→ **正文部分**
______
19/10/22 17:38:48 INFO instrumentation.MonitoredCounterGroup: Component type: SINK, name: k1 started
19/10/22 17:38:48 INFO instrumentation.MonitoredCounterGroup: Monitored counter group for type: SOURCE, name: r1: Successfully registered new MBean.
19/10/22 17:38:48 INFO instrumentation.MonitoredCounterGroup: Component type: SOURCE, name: r1 started
19/10/22 17:38:48 INFO source.AvroSource: Avro source r1 started.
19/10/22 17:39:34 INFO ipc.NettyServer: [id: 0x4599e6e4, /10.0.40.237:49350 => /10.0.40.222:52020] OPEN
19/10/22 17:39:34 INFO ipc.NettyServer: [id: 0x4599e6e4, /10.0.40.237:49350 => /10.0.40.222:52020] BOUND: /10.0.40.222:52020
19/10/22 17:39:34 INFO ipc.NettyServer: [id: 0x4599e6e4, /10.0.40.237:49350 => /10.0.40.222:52020] CONNECTED: /10.0.40.237:49350
19/10/22 17:39:37 INFO ipc.NettyServer: [id: 0xced7db3f, /10.0.40.175:39086 => /10.0.40.222:52020] OPEN
19/10/22 17:39:37 INFO ipc.NettyServer: [id: 0xced7db3f, /10.0.40.175:39086 => /10.0.40.222:52020] BOUND: /10.0.40.222:52020
19/10/22 17:39:37 INFO ipc.NettyServer: [id: 0xced7db3f, /10.0.40.175:39086 => /10.0.40.222:52020] CONNECTED: /10.0.40.175:39086

bigserver3部分显示

19/10/22 05:38:57 INFO instrumentation.MonitoredCounterGroup: Component type: CHANNEL, name: c1 started
19/10/22 05:38:57 INFO node.Application: Starting Sink k1
19/10/22 05:38:57 INFO node.Application: Starting Source r1
19/10/22 05:38:57 INFO instrumentation.MonitoredCounterGroup: Monitored counter group for type: SINK, name: k1: Successfully registered new MBean.
19/10/22 05:38:57 INFO instrumentation.MonitoredCounterGroup: Component type: SINK, name: k1 started
19/10/22 05:38:57 INFO source.AvroSource: Starting Avro source r1: { bindAddress: bigserver3, port: 52020 }...
______
(基于坐标的变更数据)
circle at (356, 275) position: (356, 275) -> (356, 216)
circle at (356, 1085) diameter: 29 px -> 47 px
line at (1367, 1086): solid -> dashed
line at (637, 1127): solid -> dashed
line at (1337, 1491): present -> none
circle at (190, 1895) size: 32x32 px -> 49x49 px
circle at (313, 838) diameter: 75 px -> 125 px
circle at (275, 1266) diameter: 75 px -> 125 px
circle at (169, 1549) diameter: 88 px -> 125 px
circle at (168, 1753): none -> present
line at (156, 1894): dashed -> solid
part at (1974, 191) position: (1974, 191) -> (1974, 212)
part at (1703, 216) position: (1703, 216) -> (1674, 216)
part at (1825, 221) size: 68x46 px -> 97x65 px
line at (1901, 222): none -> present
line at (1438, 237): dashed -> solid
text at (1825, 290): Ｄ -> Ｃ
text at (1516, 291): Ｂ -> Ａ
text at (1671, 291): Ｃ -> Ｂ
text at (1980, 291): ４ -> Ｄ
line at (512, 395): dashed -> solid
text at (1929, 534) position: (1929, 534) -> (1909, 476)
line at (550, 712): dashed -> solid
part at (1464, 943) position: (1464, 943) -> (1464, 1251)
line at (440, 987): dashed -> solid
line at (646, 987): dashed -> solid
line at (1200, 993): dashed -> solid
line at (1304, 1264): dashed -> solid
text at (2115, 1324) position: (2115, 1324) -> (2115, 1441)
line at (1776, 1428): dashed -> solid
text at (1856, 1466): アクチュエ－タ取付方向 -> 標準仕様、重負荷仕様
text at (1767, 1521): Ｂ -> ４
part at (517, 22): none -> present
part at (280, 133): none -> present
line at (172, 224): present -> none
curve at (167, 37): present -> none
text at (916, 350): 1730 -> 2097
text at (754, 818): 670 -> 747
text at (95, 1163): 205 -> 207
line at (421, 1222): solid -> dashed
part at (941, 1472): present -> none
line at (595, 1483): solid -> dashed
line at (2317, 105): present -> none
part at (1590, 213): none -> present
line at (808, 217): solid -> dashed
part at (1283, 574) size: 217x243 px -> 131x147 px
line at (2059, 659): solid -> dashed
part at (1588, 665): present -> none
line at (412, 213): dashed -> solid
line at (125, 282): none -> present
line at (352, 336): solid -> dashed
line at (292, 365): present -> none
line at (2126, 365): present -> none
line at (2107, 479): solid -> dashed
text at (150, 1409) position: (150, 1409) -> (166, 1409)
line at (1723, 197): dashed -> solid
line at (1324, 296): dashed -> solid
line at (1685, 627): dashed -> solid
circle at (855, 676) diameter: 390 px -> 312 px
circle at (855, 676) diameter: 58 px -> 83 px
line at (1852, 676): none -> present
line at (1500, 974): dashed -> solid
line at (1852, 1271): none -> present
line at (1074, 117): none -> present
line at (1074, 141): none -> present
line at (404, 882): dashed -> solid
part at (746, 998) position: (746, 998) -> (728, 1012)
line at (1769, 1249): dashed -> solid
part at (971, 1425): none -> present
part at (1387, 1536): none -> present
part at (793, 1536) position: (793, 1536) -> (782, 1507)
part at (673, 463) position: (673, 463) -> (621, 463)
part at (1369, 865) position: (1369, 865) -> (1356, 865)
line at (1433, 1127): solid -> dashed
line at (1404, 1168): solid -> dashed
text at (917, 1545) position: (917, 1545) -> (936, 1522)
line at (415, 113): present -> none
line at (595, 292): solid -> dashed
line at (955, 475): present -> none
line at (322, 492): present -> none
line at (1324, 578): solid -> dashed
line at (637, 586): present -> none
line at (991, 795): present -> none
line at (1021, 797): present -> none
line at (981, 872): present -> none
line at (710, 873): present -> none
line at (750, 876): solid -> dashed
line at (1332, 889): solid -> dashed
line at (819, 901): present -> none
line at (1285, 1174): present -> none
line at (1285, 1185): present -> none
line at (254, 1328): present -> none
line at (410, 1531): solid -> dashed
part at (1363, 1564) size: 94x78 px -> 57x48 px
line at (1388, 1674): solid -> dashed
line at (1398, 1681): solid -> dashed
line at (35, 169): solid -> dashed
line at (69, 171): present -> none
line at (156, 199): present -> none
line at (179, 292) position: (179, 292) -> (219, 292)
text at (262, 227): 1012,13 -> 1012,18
______
→ **任务 A**
判断下列三项陈述是否与日志文本相符，每项回答“是”或“否”，并原样引用日志文本中起决定作用的文字：(i) id 为 0x4599e6e4 的连接来自 10.0.40.237:49350；(ii) 在“bigserver3部分显示”之后的日志中，Avro source r1 的端口为 52021；(iii) 在“bigserver3部分显示”之后的日志中，Source r1 先于 Sink k1 启动。
→ **任务 B**
从日志文本最后一行之后接着续写几行。

→ **参考答案 A**
(i) 是。“[id: 0x4599e6e4, /10.0.40.237:49350 => /10.0.40.222:52020] OPEN”
(ii) 否。“{ bindAddress: bigserver3, port: 52020 }”
(iii) 否。“Starting Sink k1”出现在“Starting Source r1”之前。

→ **参考答案 B**
19/10/22 05:38:57 INFO instrumentation.MonitoredCounterGroup: Monitored counter group for type: SOURCE, name: r1: Successfully registered new MBean.
19/10/22 05:38:57 INFO instrumentation.MonitoredCounterGroup: Component type: SOURCE, name: r1 started
19/10/22 05:38:57 INFO source.AvroSource: Avro source r1 started.
19/10/22 05:39:34 INFO ipc.NettyServer: [id: 0x57ed4ddf, /10.0.40.237:60570 => /10.0.40.193:52020] OPEN
19/10/22 05:39:34 INFO ipc.NettyServer: [id: 0x57ed4ddf, /10.0.40.237:60570 => /10.0.40.193:52020] BOUND: /10.0.40.193:52020
19/10/22 05:39:34 INFO ipc.NettyServer: [id: 0x57ed4ddf, /10.0.40.237:60570 => /10.0.40.193:52020] CONNECTED: /10.0.40.237:60570
19/10/22 05:39:37 INFO ipc.NettyServer: [id: 0x5c335501, /10.0.40.175:46266 => /10.0.40.193:52020] OPEN
19/10/22 05:39:37 INFO ipc.NettyServer: [id: 0x5c335501, /10.0.40.175:46266 => /10.0.40.193:52020] BOUND: /10.0.40.193:52020
19/10/22 05:39:37 INFO ipc.NettyServer: [id: 0x5c335501, /10.0.40.175:46266 => /10.0.40.193:52020] CONNECTED: /10.0.40.175:46266

如果出现上面的提示，说明集群配置成功了。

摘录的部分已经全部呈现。